I'm trying to convert a column in a dataframe to IntegerType
. Here is an example of the dataframe:
+----+-------+
|From| To|
+----+-------+
| 1|1664968|
| 2| 3|
| 2| 747213|
| 2|1664968|
| 2|1691047|
| 2|4095634|
+----+-------+
I'm using the following code:
exploded_df = exploded_df.withColumn('From', exploded_df['To'].cast(IntegerType()))
However, I wanted to know what happens to strings that are not digits, for example, what happens if I have a string with several spaces? The reason is that I want to filter the dataframe in order to get the values of the column From
that don't have numbers in column To
.
Is there a simpler way to filter by this condition without converting the columns to IntegerType
?
Thank you!
Values which cannot be cast are set to null
, and the column will be considered a nullable
column of that type. Here's a simple example:
from pyspark import SQLContext
from pyspark.sql import SparkSession
import pyspark.sql.functions as F
from pyspark.sql.types import IntegerType
spark = SparkSession.builder.getOrCreate()

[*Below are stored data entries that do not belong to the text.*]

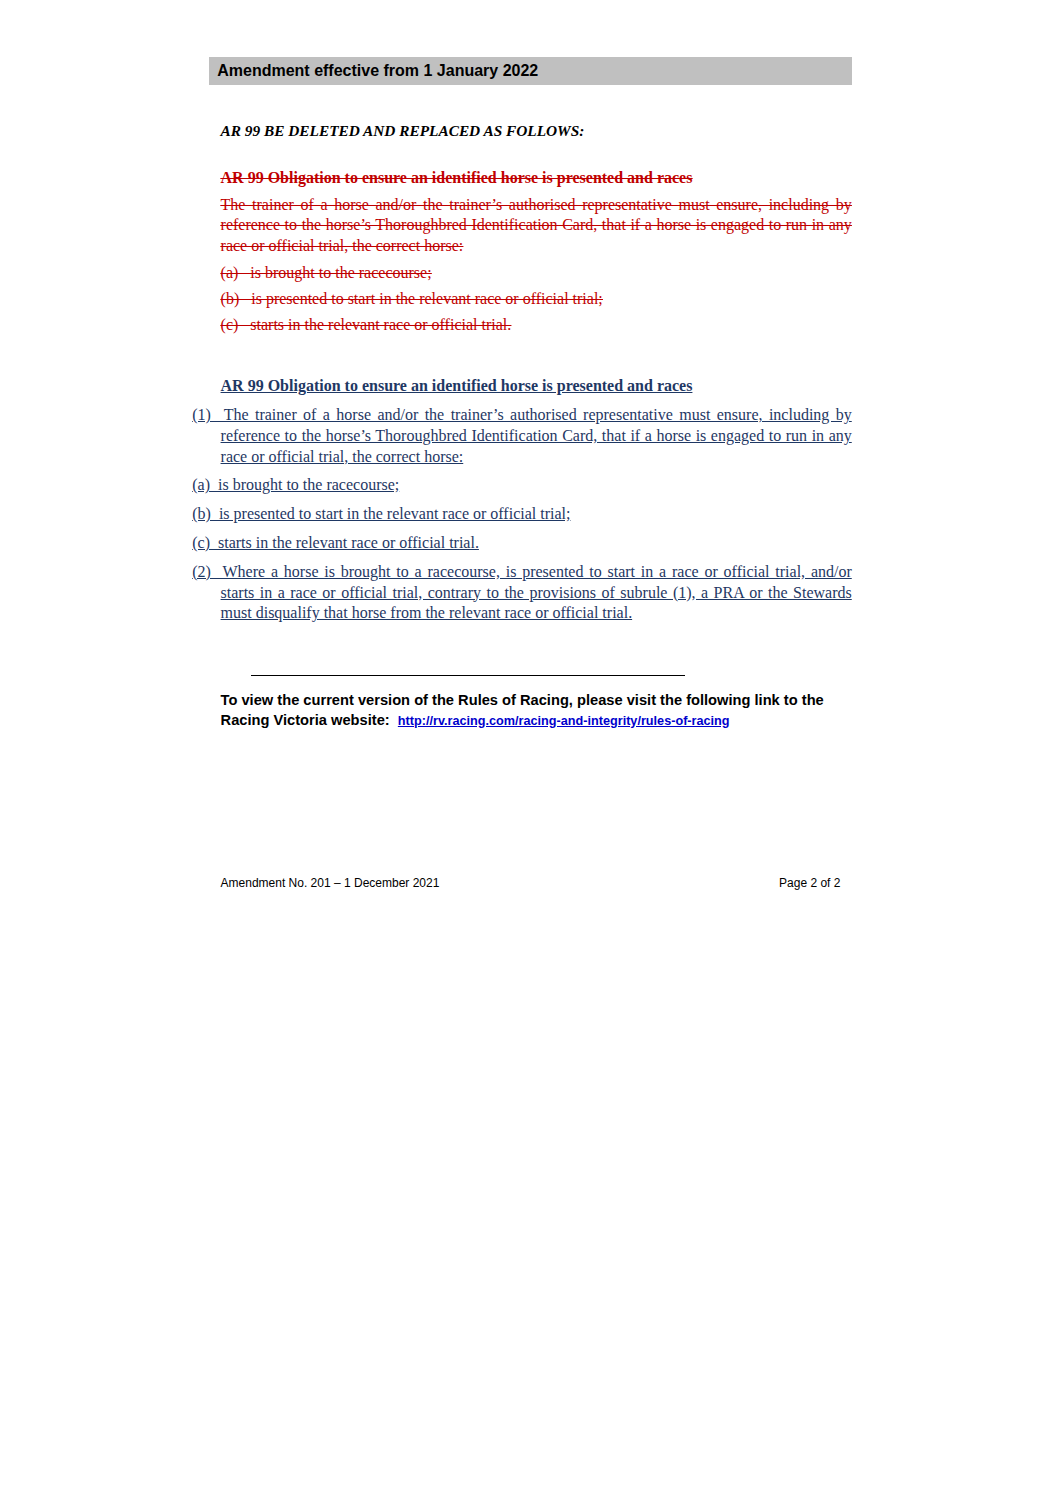Amendment effective from 1 January 2022
AR 99 BE DELETED AND REPLACED AS FOLLOWS:
AR 99 Obligation to ensure an identified horse is presented and races
The trainer of a horse and/or the trainer’s authorised representative must ensure, including by reference to the horse’s Thoroughbred Identification Card, that if a horse is engaged to run in any race or official trial, the correct horse:
(a) is brought to the racecourse;
(b) is presented to start in the relevant race or official trial;
(c) starts in the relevant race or official trial.
AR 99 Obligation to ensure an identified horse is presented and races
(1) The trainer of a horse and/or the trainer’s authorised representative must ensure, including by reference to the horse’s Thoroughbred Identification Card, that if a horse is engaged to run in any race or official trial, the correct horse:
(a) is brought to the racecourse;
(b) is presented to start in the relevant race or official trial;
(c) starts in the relevant race or official trial.
(2) Where a horse is brought to a racecourse, is presented to start in a race or official trial, and/or starts in a race or official trial, contrary to the provisions of subrule (1), a PRA or the Stewards must disqualify that horse from the relevant race or official trial.
To view the current version of the Rules of Racing, please visit the following link to the Racing Victoria website: http://rv.racing.com/racing-and-integrity/rules-of-racing
Amendment No. 201 – 1 December 2021 Page 2 of 2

sql_context = SQLContext(spark.sparkContext)
df = sql_context.createDataFrame([("1",),
("2",),
("3",),
("4",),
("hello world",)], schema=['id'])
print(df.show())
df = df.withColumn("id", F.col("id").astype(IntegerType()))
print(df.show())
Output:
+-----------+
| id|
+-----------+
| 1|
| 2|
| 3|
| 4|
|hello world|
+-----------+
+----+
| id|
+----+
| 1|
| 2|
| 3|
| 4|
|null|
+----+
And to verify the schema is correct:
print(df.printSchema())
Output:
None
root
|-- id: integer (nullable = true)